Jordan se echó a reír otra vez.
—Tengo que guardar algunos secretos, madre, incluso contigo. De otro modo, sería un chico demasiado bueno.
—Pues asegúrate de que en adelante no haya más secretos entre nosotros —dijo Camille con dureza al tiempo que cortaba la comunicación.
Silencio.
Jenny, con los ojos entornados, musitó:
—¿Por qué me miras de ese modo?
Bravo no le contestó y desapareció en el cuarto de baño. Un momento después, Jenny oyó que corría el agua. El sonido contribuyó a que se relajara y su mirada se desvió hacia el ventanal, detrás del cual sólo podía verse la forma más grande, la del mont Saint Michel, aunque difusamente, apenas una sombra que se encumbraba sobre los lechos salinos de la marea invisible.
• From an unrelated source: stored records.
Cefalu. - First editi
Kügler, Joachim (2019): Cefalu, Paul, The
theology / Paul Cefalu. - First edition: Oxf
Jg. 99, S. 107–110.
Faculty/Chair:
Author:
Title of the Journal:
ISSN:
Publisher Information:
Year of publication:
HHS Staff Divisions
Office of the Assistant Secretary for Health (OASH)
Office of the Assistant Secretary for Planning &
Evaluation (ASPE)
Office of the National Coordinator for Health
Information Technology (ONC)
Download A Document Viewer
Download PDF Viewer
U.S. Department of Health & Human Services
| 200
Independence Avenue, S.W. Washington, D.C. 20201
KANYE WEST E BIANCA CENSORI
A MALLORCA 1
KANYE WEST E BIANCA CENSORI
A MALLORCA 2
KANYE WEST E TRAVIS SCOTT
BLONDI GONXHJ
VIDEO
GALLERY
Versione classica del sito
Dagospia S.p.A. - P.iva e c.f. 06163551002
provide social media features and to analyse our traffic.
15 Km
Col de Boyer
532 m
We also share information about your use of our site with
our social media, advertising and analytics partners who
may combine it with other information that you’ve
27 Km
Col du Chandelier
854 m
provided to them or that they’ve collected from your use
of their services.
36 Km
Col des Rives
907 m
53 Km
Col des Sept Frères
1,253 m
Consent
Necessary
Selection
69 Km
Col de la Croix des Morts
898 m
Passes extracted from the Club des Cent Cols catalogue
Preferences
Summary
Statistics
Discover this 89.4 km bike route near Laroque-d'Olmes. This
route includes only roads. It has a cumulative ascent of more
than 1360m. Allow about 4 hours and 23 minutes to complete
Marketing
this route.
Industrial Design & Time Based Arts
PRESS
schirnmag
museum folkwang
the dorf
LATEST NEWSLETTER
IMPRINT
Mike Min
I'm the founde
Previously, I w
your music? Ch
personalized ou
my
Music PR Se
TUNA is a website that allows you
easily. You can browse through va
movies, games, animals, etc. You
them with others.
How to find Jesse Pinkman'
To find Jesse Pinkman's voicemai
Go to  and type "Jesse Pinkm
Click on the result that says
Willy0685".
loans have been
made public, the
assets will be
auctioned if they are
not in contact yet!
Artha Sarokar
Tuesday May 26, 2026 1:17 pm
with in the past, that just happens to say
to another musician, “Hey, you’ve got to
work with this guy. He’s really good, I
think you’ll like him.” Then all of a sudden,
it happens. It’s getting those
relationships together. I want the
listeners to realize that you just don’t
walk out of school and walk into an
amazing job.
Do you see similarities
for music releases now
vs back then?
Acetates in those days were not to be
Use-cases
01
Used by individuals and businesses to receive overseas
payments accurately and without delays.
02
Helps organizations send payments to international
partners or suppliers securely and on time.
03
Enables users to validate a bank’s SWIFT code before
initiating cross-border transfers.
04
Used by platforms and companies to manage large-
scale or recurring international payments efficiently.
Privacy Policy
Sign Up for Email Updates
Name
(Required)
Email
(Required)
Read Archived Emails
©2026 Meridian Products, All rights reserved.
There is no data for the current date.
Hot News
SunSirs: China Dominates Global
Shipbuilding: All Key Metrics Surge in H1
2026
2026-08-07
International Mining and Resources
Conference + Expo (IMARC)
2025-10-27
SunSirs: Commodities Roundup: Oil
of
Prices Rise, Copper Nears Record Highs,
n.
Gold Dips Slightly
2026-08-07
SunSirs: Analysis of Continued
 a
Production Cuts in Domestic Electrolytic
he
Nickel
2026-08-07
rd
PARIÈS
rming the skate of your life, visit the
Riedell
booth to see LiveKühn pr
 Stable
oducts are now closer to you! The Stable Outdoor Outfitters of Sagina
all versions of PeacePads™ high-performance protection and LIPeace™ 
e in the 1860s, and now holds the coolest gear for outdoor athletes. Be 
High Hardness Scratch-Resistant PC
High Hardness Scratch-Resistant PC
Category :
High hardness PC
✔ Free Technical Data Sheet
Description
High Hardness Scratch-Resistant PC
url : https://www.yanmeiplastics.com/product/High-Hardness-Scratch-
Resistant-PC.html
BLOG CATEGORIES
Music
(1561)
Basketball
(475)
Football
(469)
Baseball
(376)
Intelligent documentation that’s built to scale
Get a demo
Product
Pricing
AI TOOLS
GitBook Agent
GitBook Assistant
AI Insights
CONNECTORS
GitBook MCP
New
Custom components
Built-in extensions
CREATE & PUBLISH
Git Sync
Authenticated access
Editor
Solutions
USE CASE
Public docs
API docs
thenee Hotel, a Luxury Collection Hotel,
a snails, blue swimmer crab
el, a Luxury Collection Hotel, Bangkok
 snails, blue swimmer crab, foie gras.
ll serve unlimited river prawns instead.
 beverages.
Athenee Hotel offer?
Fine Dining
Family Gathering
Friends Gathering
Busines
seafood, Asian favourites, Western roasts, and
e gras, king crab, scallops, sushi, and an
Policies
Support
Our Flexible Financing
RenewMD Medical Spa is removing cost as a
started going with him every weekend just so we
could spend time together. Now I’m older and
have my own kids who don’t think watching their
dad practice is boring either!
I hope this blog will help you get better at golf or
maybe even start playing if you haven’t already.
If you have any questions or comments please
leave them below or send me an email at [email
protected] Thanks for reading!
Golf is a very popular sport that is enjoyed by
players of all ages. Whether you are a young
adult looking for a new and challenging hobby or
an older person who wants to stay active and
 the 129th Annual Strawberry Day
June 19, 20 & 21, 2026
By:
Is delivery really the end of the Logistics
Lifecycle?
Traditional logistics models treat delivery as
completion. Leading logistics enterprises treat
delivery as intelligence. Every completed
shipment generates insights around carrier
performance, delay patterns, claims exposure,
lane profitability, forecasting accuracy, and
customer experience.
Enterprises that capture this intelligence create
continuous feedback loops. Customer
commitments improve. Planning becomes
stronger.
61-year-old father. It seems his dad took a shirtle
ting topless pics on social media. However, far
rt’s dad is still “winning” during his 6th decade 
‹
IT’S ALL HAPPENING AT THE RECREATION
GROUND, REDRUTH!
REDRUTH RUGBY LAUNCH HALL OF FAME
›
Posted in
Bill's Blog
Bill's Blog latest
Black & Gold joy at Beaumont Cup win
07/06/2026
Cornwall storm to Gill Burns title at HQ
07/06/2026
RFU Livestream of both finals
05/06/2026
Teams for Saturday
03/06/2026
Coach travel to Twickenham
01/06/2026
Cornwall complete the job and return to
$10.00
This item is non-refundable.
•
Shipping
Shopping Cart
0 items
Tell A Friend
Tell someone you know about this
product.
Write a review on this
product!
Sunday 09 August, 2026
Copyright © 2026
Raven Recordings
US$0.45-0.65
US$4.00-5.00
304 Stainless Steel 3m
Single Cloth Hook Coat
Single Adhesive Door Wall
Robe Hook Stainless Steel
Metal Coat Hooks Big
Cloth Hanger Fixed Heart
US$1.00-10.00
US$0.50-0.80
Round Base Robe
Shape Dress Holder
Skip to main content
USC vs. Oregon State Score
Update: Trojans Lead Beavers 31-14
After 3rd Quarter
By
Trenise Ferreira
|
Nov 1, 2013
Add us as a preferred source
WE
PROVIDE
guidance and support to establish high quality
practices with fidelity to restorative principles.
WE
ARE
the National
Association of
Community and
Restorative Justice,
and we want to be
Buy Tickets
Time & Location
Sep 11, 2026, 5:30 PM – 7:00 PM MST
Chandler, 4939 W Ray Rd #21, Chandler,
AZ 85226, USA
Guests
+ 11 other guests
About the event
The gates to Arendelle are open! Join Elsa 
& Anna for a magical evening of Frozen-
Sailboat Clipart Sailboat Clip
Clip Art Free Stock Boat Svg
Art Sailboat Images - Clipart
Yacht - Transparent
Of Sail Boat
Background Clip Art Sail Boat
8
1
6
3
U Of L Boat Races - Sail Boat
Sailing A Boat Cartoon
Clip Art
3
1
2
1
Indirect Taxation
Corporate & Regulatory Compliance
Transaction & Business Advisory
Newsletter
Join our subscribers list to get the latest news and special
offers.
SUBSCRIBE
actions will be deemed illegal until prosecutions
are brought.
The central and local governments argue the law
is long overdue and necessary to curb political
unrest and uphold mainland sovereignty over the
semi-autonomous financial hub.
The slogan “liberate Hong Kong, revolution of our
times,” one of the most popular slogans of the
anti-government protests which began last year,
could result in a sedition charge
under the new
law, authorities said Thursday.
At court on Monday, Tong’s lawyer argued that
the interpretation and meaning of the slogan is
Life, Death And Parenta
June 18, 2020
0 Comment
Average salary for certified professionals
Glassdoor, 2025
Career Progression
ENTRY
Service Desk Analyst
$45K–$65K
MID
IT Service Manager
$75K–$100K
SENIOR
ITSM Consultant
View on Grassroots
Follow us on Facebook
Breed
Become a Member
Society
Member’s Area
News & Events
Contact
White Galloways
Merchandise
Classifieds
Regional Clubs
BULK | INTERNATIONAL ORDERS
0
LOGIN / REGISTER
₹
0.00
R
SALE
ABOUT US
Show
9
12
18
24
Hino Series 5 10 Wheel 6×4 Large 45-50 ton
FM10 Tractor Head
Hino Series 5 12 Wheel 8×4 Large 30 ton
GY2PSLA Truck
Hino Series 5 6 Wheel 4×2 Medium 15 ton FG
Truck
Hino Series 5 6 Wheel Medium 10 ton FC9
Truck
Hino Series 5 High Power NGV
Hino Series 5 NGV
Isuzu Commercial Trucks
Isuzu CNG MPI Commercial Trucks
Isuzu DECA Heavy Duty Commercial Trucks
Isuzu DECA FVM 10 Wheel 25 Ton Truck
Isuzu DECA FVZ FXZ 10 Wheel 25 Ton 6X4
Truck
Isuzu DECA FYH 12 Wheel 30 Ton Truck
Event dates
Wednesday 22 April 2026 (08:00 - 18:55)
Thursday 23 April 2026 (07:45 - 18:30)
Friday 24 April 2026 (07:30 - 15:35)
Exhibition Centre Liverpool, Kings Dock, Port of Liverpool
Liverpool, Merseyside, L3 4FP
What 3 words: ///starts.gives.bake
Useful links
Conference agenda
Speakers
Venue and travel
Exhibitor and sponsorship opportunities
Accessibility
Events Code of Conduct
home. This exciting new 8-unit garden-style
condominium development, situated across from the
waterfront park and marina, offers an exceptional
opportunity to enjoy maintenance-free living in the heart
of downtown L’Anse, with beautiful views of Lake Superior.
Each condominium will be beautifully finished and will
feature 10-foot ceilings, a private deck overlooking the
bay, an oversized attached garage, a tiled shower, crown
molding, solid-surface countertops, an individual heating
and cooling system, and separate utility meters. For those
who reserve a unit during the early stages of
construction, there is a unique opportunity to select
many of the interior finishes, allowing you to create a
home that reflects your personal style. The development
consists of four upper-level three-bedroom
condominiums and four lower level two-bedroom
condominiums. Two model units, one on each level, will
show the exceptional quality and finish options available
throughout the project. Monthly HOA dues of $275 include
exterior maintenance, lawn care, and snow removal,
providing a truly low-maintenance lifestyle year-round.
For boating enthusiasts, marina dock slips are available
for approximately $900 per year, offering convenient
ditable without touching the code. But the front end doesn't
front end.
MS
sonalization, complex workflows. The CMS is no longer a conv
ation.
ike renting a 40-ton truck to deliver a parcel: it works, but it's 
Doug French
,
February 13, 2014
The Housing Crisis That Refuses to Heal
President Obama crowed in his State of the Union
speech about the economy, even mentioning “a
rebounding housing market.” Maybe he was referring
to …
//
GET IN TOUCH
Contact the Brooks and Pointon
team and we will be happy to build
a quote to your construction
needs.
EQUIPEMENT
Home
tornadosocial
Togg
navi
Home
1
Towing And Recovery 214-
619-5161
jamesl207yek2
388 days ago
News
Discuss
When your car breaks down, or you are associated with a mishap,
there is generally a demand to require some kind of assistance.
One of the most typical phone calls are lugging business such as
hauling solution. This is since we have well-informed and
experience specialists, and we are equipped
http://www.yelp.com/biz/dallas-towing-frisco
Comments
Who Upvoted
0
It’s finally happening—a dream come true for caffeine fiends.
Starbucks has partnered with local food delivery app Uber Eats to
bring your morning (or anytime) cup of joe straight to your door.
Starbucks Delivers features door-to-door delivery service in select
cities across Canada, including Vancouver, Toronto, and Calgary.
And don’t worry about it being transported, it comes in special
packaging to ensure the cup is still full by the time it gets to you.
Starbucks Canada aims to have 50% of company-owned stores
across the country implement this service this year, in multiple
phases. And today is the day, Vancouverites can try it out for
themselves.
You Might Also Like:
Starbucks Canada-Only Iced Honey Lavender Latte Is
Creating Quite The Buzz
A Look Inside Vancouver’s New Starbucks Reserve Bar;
La tarde de verano había continuado avanzando, pero dentro del vacío blanco de niebla no había ningún sonido, ningún movimiento, ni siquiera el mínimo atisbo de que el sol continuaba su viaje a través del cielo. Era como si el tiempo se hubiese detenido.
Jenny se acomodó en la cama y sintió pequeños dolores punzantes, como si un montón de escarabajos estuviesen caminando por su cuerpo, mordiéndola con sus pinzas. Del fondo de su garganta surgían ruidos incoherentes, como a menudo les ocurre a la gente cuando los sueños los superan.